As a mother of two human children (Max and Alex) and two canine children (Buddy and Kenai) as well as a "retired" pet care professional and certified coach, I believe I have figured out the problem with kids today. We need to send them to obedience school!
I came to this realization when my oldest son started tween barking at me due to a misunderstanding over sleepover plans and then turned to walk away.
My first reaction was to grab him by the scruff of his neck, but instead, I instinctively reacted like I would with my puppies and blurted out "Max, stay!" Completely shocked, he turned and looked at me at which point I commanded, "Come here!" Which he did. He walked right over to me at the kitchen counter. I didn't know whether to laugh or keep going (because right around that moment I realized what I had done and was at the point of just seeing how far I could go). So, being the good mom I kept going!
"Sit!" I barked and Max sat. HA! From that point Max and I had a conversation about the world not spinning on his axis and we came to an understanding.
Once max left the room, I started thinking about what had just happened and I realized that series of events was nothing short of canine parenting. It was the same processes we used to turn our crazy, jumping, barking, biting puppies into calm, obedient, joyful companions. Considering that humans are social animals, it all made sense!
Now, I am not suggesting that we as parents should leash our children or bite them back. But I will argue that there is something to be said for the tough love a momma dog exhibits when she is correcting her young as it relates to the respect and obedience displayed by her puppies in the way they respond to her.
Here are the eight fundamental steps that I wish my momma dog had taught me:
Step One: Nurture, feed and guard your babies. As parents, it is our job to care for, protect and feed our babies until they are grown enough to do it on their own. We do this naturally and most of us do it very well—although for dogs, this responsibility ends at around two years old.
Step Two: Declare dominance and command respect. Your child should know from a very young age that you are in charge and you make the rules. There is nothing traumatizing about having boundaries, respecting authority and following rules. Those are the things that keep us alive.
Step Three: Model appropriate behavior and correct immediately when necessary. Mother dogs hunt in front of their young before they expect them to do it on their own. When pups mess up, they get corrected immediately and then the modeling starts again. It's an ever teaching loop and it works!
Step Four: Be simple, direct and clear when you speak. Too much talking is confusing, irritating and overwhelming. Did you ever hear a mother wolf guide her young? Growl once, kids listen. Bark once, kids respond! You don't give a three minute lecture to your puppy about why he should pee outside or why he shouldn't bite his brother. Keep your expectations and intentions clear and your pups will have no other choice but to know what you are saying.
Step Five: Redirect or offer alternatives. What's the lesson you're trying to teach? "Don't play?" Or "Don't play with my slipper?" When our puppies grabbed a slipper, we would take it away because it wasn't for them. But we also knew they either needed to chew or wanted to play, so we gave them what they could have and they eventually learned what was acceptable.
Step Six: Allow age appropriate adventure, exploration and encourage play.
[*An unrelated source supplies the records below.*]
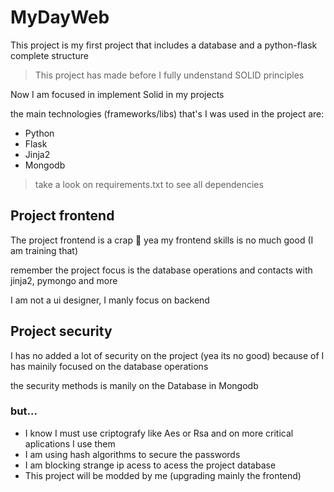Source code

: # MyDayWeb
This project is my first project that includes a database and a python-flask complete structure

> This project has made before I fully undenstand SOLID principles

Now I am focused in implement Solid in my projects

the main technologies (frameworks/libs) that's I was used in the project are:

* Python
* Flask
* Jinja2
* Mongodb

> take a look on requirements.txt to see all dependencies

## Project frontend

The project frontend is a crap 🤣
yea my frontend skills is no much good (I am training that)

remember the project focus is the database operations and contacts
with jinja2, pymongo and more

I am not a ui designer, I manly focus on backend

## Project security

I has no added a lot of security on the project (yea its no good)
because of I has mainily focused on the database operations

the security methods is manily on the Database in Mongodb

### but...

* I know I must use criptografy like Aes or Rsa and on more critical aplications I use them
* I am using hash algorithms to secure the passwords
* I am blocking strange ip acess to acess the project database
* This project will be modded by me (upgrading mainly the frontend)
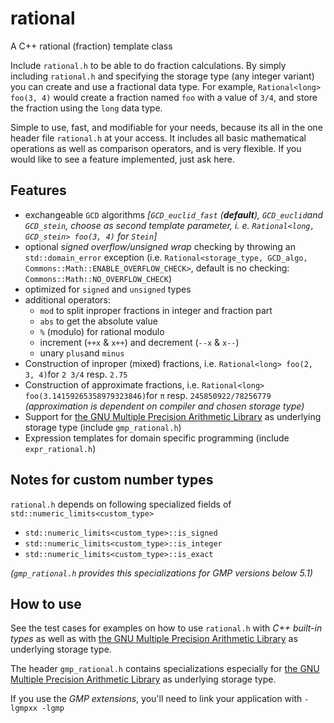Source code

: # rational
A C++ rational (fraction) template class

Include `rational.h` to be able to do fraction calculations. By simply including `rational.h` and 
specifying the storage type (any integer variant) you can create and use a fractional data type. 
For example, `Rational<long> foo(3, 4)` would create a fraction named `foo` with a value of `3/4`, 
and store the fraction using the `long` data type. 

Simple to use, fast, and modifiable for your needs, because its all in the one header file 
`rational.h` at your access. It includes all basic mathematical operations as well as comparison 
operators, and is very flexible. If you would like to see a feature implemented, just ask here.

Features
--------

- exchangeable `GCD` algorithms *[`GCD_euclid_fast` (**default**), `GCD_euclid`and `GCD_stein`,
  choose as second template parameter, i. e. `Rational<long, GCD_stein> foo(3, 4)` for `Stein`]*
- optional *signed overflow/unsigned wrap* checking by throwing an `std::domain_error` exception
  (i.e. `Rational<storage_type, GCD_algo, Commons::Math::ENABLE_OVERFLOW_CHECK>`, default is
   no checking: `Commons::Math::NO_OVERFLOW_CHECK`)
- optimized for `signed` and `unsigned` types
- additional operators: 
  - `mod` to split inproper fractions in integer and fraction part
  - `abs` to get the absolute value
  - `%` (modulo) for rational modulo
  - increment (`++x` & `x++`) and decrement (`--x` & `x--`)
  - unary `plus`and `minus`
- Construction of inproper (mixed) fractions, i.e. `Rational<long> foo(2, 3, 4)`for `2 3/4` resp. 
  `2.75`
- Construction of approximate fractions, i.e. `Rational<long> foo(3.14159265358979323846)`for `π` 
  resp. `245850922/78256779` *(approximation is dependent on compiler and chosen storage type)*
- Support for [the GNU Multiple Precision Arithmetic Library](https://gmplib.org/) as underlying
  storage type (include `gmp_rational.h`)
- Expression templates for domain specific programming (include `expr_rational.h`)

Notes for custom number types
-----------------------------

`rational.h` depends on following specialized fields of `std::numeric_limits<custom_type>`
- `std::numeric_limits<custom_type>::is_signed`
- `std::numeric_limits<custom_type>::is_integer`
- `std::numeric_limits<custom_type>::is_exact`

*(`gmp_rational.h` provides this specializations for GMP versions below 5.1)*

How to use
----------

See the test cases for examples on how to use `rational.h` with *C++ built-in types* as well
as with [the GNU Multiple Precision Arithmetic Library](https://gmplib.org/) as underlying
storage type.

The header `gmp_rational.h` contains specializations especially for 
[the GNU Multiple Precision Arithmetic Library](https://gmplib.org/) as underlying storage type.

If you use the *GMP extensions*, you'll need to link your application with `-lgmpxx -lgmp`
Puppies who are raised on a short leash or in a cage, who are never allowed to explore, run, let out their energy and get into trouble grow up to be undesirable companions. They are prone to be nasty, untrustworthy or lazy. They can either be overly aggressive or painfully shy. Either way, the only way to raise a well adjusted pup is to allow them to learn through play as they grow.
Step Seven: Reward compliance and good behavior. Everyone knows that puppies will respond better and learn quicker when they are rewarded. Just as excessive or harsh discipline makes for ill tempered dogs. Conversely, dogs that run free with no leash or control can get hurt, lost, or even killed. Thankfully, there is a happy medium that exists where our little ones are given direction, boundaries and responsibilities and then are rewarded for doing good.
Step Eight: The Moms are Bitches. Any questions? Mother dogs don't judge other mother dogs "parenting" unless it is a life threat to the pack. They take care of their own babies and let the other mothers do the same. They don't care if someone else's pups are louder, clumsier, heavier, skinnier, blonde, black or bald. They just care that they are part of the pack. The one task they share is to teach. That they do instinctively and through natural interaction. They defend, support and trust each other, but they don't meddle and you will probably never hear them gossip (except in the movies).
So those are my eight steps to raising great kids. Even though I have been tempted, I have not made it a practice of commanding my boys to sit or stay, although I do reward them for getting the newspaper and collecting the sticks from the yard. So if that is considered teaching them to "fetch" I suppose you could just call me the Alpha Bitch.